Revista Literatura
Treinta turistas japoneses
Publicado el 13 agosto 2024 por NinocactusSonaban las doce campanadas del mediodía cuando escuché el timbre de casa. Me encontraba trabajando en pijama con el ordenador. Todavía me quedaban por responder dieciocho mails y odiaba las interrupciones. Con cierto fastidio, me levanté y me dirigí a abrir la puerta. En el rellano, y ocupando parte de las escaleras por falta de espacio, había treinta turistas japoneses y un guía con un paraguas amarillo. Pensé que era algún tipo de broma y busqué la cámara oculta. Podría haber sido cualquiera de las veintisiete Nikon que me apuntaban a la cara. —Señor Martín, ¿habrá recibido el correo que le avisaba de nuestra visita? Una negación habría supuesto faltar a la verdad. Como no sabía qué contestar, me limité a sonreír. Obtuve veinte sonrisas de vuelta (no lograba visualizar todos los rostros). Al parecer, lo tomaron como una respuesta afirmativa y fueron pasando uno a uno, haciendo una reverencia de cortesía. Bastante desconcertado, decidí unirme al tour por mi propia casa. Para mi sorpresa, había sido el lugar de residencia de un poeta poco valorado en España, pero muy reconocido en el país nipón.
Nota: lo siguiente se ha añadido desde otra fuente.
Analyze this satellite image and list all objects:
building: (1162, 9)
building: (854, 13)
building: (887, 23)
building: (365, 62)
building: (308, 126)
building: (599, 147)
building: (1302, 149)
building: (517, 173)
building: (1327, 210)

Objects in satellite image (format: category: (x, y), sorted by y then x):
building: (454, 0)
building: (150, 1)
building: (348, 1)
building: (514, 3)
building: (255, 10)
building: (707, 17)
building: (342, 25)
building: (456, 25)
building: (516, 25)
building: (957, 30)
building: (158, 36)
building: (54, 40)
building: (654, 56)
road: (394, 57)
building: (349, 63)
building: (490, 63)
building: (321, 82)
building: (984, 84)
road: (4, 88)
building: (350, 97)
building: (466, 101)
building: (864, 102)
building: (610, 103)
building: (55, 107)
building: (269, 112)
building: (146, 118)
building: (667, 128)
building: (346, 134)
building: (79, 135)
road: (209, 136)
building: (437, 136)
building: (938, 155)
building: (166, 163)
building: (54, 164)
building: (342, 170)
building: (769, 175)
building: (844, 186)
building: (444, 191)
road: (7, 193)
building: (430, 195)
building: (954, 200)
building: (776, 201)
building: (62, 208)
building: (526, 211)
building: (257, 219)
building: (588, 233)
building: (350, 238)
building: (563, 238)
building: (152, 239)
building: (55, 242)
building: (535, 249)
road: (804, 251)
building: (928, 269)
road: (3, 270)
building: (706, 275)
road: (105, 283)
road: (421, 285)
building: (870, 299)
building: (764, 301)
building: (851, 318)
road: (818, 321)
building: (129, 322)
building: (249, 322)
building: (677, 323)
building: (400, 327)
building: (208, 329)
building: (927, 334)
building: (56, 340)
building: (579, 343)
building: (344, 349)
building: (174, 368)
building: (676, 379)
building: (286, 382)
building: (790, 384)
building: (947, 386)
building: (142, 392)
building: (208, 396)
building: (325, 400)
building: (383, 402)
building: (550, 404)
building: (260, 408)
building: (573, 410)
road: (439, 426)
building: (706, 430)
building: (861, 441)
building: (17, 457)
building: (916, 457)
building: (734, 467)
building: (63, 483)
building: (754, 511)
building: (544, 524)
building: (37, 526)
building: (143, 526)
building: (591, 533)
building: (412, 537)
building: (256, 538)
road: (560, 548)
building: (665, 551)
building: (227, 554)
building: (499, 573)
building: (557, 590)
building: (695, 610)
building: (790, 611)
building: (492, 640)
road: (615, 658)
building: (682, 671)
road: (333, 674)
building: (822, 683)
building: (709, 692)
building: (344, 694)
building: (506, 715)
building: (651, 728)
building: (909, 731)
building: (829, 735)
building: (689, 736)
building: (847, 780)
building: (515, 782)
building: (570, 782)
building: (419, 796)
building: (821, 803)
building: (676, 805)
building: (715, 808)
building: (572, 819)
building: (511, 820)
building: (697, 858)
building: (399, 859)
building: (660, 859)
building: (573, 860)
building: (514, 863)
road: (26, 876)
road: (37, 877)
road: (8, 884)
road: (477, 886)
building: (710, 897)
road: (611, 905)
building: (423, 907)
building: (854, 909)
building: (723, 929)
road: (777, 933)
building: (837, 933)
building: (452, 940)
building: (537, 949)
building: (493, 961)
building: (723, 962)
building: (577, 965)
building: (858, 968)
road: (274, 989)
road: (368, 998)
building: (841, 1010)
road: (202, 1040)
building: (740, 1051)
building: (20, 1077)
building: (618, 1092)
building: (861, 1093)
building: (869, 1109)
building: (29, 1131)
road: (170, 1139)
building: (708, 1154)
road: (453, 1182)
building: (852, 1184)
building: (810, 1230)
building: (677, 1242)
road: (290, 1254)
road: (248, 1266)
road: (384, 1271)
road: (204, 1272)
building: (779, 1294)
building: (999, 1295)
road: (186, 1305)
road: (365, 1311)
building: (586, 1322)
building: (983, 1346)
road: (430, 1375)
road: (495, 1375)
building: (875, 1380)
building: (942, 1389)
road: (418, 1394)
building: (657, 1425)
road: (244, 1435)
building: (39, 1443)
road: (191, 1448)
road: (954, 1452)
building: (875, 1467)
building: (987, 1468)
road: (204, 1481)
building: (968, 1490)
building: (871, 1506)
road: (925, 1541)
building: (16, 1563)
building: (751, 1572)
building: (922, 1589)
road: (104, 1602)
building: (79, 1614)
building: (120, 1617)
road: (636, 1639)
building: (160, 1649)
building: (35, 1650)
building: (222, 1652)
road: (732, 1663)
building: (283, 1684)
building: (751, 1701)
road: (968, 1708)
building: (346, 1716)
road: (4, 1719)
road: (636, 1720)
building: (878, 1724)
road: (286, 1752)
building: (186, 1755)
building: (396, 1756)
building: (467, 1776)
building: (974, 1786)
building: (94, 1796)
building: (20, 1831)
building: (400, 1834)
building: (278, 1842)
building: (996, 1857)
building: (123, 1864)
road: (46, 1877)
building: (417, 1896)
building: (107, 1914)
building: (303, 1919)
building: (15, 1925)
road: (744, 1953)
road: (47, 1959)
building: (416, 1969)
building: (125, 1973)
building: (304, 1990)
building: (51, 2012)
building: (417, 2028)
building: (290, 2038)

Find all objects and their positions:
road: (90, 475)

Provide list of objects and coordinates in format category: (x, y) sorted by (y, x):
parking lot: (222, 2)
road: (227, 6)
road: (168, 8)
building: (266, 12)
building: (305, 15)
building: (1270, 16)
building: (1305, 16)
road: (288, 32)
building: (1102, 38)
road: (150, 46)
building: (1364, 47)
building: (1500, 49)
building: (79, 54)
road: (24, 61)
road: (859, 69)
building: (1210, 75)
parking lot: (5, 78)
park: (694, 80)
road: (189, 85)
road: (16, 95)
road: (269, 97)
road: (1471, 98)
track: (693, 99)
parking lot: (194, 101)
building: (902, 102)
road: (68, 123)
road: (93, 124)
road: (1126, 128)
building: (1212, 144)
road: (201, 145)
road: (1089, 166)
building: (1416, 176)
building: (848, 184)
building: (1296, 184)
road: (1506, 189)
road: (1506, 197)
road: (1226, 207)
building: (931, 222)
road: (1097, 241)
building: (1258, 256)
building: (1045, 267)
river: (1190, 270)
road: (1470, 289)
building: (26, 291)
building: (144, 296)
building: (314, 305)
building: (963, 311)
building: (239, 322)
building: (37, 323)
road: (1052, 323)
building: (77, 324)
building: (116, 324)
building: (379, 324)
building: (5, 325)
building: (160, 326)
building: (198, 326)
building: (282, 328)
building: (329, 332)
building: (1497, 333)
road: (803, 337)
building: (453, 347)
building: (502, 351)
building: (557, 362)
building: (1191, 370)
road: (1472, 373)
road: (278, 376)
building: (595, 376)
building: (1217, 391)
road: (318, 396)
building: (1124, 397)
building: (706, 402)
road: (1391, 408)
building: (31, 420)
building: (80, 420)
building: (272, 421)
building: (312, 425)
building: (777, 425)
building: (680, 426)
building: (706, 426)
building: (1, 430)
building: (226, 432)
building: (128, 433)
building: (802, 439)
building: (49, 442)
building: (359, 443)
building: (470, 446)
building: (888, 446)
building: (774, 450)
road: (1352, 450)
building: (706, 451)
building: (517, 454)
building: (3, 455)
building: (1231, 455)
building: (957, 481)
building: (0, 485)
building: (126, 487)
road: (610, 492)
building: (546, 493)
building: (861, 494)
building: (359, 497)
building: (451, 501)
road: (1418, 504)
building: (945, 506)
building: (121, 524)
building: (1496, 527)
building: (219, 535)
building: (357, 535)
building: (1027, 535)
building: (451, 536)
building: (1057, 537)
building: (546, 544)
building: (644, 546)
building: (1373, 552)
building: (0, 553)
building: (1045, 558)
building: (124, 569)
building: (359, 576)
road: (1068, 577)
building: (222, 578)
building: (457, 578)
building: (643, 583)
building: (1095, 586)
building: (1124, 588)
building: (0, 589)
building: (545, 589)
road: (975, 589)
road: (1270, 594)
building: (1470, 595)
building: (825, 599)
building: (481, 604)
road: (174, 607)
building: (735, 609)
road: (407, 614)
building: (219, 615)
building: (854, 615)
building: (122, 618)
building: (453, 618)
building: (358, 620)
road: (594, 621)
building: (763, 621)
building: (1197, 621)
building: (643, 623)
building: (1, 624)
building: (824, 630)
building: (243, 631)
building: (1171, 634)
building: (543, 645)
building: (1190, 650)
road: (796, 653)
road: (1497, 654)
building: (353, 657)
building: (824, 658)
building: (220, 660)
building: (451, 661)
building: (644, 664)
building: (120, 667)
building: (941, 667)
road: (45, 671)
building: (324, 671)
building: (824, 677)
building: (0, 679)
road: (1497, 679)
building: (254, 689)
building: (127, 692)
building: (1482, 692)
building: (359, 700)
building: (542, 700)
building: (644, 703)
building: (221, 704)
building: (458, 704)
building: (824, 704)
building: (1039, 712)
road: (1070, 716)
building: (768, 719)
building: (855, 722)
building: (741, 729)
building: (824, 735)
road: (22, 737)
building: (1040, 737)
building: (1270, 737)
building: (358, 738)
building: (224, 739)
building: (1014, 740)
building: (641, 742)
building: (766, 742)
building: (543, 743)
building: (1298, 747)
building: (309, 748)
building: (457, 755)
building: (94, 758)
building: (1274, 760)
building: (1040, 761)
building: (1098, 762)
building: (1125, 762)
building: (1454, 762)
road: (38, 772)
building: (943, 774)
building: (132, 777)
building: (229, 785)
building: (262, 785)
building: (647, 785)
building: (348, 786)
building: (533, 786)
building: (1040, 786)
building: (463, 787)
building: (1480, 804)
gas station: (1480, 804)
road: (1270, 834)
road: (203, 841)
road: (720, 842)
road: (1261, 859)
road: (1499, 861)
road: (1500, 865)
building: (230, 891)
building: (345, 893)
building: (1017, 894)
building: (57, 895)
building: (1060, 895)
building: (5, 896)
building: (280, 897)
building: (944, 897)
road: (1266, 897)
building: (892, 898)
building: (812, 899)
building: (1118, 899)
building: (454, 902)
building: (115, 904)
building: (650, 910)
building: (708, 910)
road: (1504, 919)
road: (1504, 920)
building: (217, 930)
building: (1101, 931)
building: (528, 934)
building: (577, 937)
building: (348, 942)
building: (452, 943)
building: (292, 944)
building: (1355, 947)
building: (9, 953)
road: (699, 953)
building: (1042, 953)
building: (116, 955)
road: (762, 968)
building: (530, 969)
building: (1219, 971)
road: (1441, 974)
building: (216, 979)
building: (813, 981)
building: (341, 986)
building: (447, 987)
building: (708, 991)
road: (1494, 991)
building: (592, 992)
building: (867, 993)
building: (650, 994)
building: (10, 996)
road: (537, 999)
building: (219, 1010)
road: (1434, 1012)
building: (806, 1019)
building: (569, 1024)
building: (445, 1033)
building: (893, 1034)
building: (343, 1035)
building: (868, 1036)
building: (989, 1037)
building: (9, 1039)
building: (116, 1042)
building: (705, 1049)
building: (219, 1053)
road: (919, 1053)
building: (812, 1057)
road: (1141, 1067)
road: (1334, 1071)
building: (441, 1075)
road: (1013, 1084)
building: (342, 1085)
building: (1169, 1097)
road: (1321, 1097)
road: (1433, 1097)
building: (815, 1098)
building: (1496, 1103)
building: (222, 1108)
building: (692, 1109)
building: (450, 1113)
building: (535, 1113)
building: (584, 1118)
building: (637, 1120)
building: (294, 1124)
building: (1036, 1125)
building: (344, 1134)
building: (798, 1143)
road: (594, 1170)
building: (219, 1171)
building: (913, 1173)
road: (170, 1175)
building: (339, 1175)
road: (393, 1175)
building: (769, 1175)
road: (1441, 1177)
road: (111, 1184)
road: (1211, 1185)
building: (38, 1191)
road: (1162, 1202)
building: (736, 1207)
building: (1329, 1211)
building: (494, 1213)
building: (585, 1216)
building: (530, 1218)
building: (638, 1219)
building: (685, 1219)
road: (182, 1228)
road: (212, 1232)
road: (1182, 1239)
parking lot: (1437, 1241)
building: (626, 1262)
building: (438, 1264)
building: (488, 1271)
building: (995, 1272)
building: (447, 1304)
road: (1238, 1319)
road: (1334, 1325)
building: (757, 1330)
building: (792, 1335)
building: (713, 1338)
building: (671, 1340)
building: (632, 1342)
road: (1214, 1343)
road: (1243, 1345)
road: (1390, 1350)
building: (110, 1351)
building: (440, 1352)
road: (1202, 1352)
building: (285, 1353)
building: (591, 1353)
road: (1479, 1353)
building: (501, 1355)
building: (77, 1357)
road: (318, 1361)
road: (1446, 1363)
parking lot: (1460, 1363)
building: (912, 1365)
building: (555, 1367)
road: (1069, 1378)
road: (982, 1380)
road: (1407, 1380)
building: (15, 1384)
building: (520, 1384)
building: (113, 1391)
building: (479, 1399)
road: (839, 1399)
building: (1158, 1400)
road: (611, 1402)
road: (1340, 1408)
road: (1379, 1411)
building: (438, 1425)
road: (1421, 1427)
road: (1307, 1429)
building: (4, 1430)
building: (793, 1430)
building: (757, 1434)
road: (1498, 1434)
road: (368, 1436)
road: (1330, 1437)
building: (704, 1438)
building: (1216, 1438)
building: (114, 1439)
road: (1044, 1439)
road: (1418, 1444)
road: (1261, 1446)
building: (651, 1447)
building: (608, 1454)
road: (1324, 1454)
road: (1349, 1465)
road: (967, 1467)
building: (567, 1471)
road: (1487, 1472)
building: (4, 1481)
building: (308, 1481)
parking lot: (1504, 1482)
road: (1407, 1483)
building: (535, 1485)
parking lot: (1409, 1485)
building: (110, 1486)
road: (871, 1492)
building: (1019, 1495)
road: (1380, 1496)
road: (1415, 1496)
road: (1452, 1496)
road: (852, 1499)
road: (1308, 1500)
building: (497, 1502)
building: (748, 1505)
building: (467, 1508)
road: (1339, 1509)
En el cuarto donde guardaba la tabla de planchar, y sobre la que podían verse tres pantalones, siete camisas y cuatro calzoncillos, habían visto la luz cinco de sus mejores poemarios. No recuerdo ni el motivo ni el momento, quizás llevado por la sorpresa o por intentar quedar como un buen anfitrión, decidí preguntar si alguien deseaba tomar algo. Error. Dos minutos después, me encontraba en la cocina preparando veintiún tés, nueve zumos de naranja y seis tostadas con tomate. Como me encontraba algo nervioso, apareció mi faceta verborreica y comencé a hablarles de las catorce plantas que tenía en casa. Todas eran esquejes de alguna otra y, por tanto, todas poseían su propia historia y estaban vinculadas con alguna persona importante para mí. Aquello los conmovió y empezaron a fotografiar el pequeño ecosistema vegetal de mi apartamento. Cuando los treinta turistas, con su guía, se despidieron afectuosamente y salieron por la puerta, me pellizqué el brazo varias veces. Para la hora de cenar, ya me había autoconvencido de que nada de lo ocurrido había sido real. Y así se habría quedado el asunto si veinticinco días después no hubiesen comenzado a llegar a mi dirección esquejes procedentes de Japón, todos ellos con su historia particular.